(Dataset entries)
•••
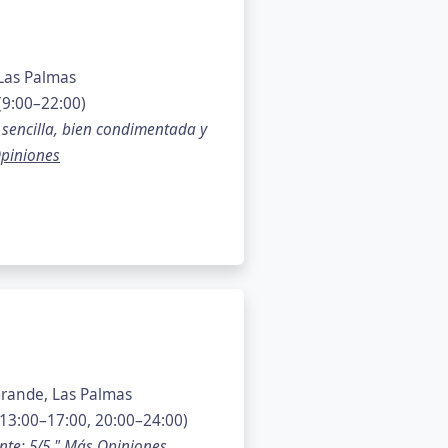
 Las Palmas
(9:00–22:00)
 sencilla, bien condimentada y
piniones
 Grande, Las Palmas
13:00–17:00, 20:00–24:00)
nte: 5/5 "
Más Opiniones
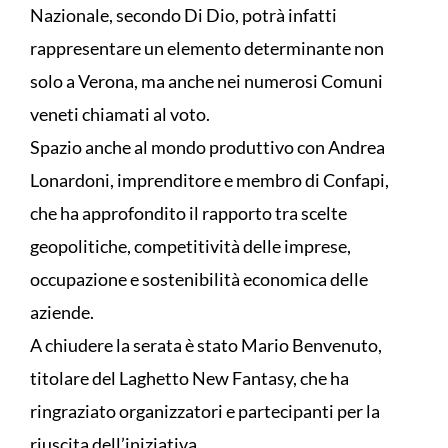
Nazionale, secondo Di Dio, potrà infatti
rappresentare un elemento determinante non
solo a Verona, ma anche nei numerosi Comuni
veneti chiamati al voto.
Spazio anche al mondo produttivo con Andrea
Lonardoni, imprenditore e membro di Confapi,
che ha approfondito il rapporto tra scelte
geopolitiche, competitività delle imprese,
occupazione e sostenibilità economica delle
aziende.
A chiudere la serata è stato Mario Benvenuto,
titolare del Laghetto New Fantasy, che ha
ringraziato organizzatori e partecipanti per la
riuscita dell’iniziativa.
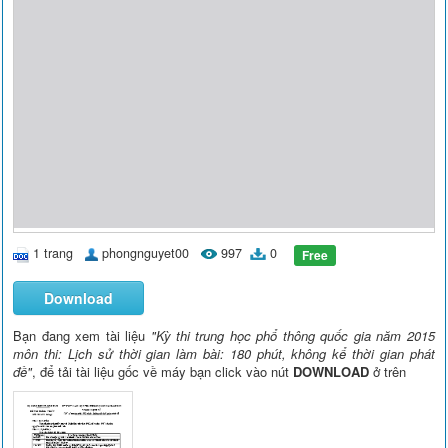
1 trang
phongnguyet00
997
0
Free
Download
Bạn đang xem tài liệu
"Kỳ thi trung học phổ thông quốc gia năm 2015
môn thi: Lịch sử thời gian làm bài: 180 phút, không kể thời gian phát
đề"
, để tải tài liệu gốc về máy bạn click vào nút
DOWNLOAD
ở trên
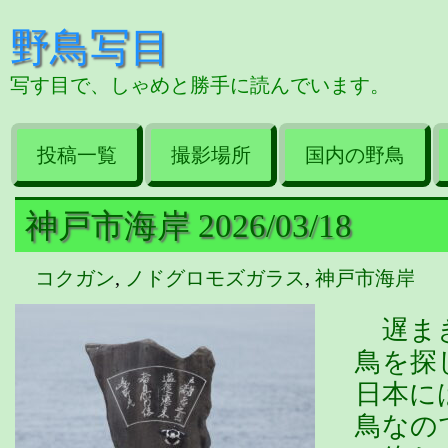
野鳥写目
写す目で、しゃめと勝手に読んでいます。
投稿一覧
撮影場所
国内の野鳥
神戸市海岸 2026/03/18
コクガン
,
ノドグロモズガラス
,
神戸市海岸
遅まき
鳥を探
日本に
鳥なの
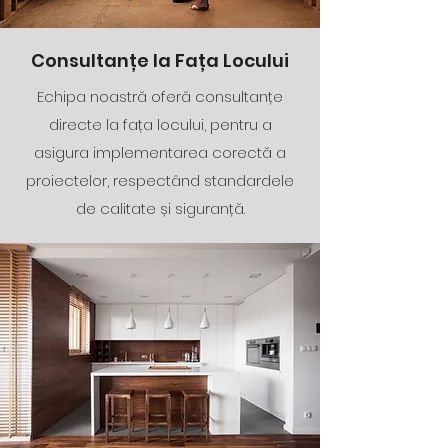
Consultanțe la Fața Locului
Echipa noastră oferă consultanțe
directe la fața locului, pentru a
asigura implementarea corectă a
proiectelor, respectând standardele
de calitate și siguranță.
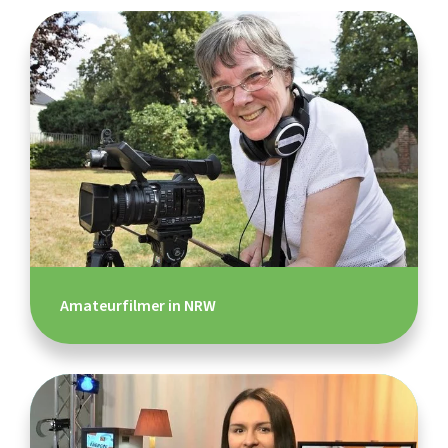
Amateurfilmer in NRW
•••
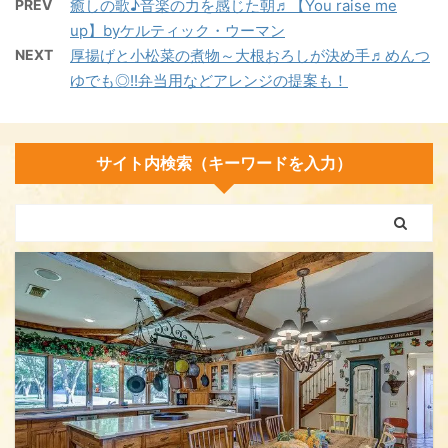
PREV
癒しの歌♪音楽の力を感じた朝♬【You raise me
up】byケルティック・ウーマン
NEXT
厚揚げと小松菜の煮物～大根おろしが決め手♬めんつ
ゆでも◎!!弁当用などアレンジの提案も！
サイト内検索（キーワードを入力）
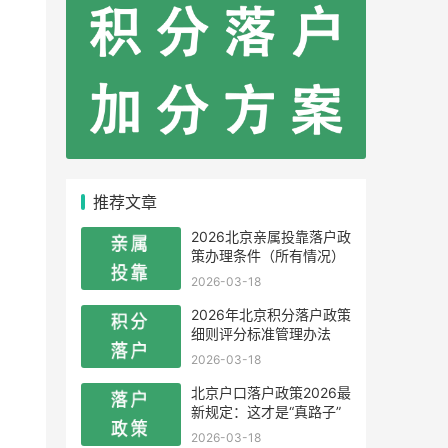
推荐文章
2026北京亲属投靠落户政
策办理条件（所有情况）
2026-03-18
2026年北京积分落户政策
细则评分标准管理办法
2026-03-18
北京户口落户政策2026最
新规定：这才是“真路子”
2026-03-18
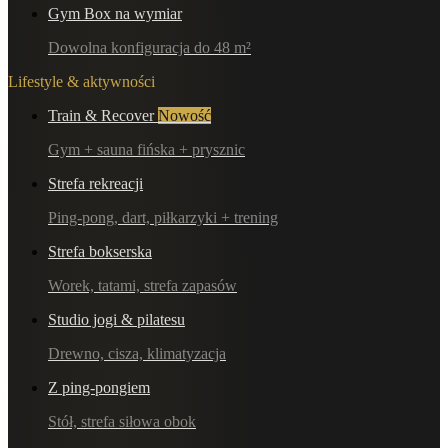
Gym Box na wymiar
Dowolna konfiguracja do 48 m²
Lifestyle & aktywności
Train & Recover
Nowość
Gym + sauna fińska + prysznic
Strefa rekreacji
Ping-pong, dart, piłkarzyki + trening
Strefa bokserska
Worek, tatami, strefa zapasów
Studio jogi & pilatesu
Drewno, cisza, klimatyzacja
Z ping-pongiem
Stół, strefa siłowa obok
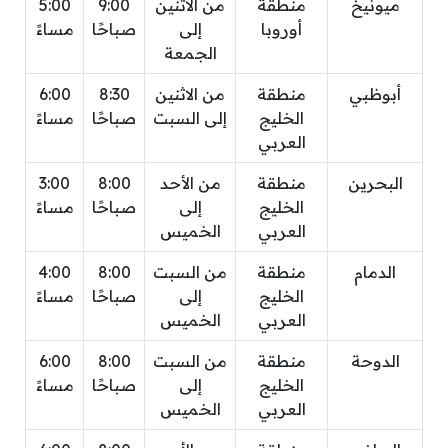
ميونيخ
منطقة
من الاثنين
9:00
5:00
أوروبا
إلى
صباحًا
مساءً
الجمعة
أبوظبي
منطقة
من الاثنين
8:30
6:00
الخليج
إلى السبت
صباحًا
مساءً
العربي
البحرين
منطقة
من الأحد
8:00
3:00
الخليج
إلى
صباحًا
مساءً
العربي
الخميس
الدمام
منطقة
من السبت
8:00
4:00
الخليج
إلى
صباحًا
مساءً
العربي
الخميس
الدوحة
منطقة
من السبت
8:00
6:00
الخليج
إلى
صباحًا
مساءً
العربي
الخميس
•••
To-do item: For this data, state how many lines include the word "delle", with nothing added.

Solution for this problem: 2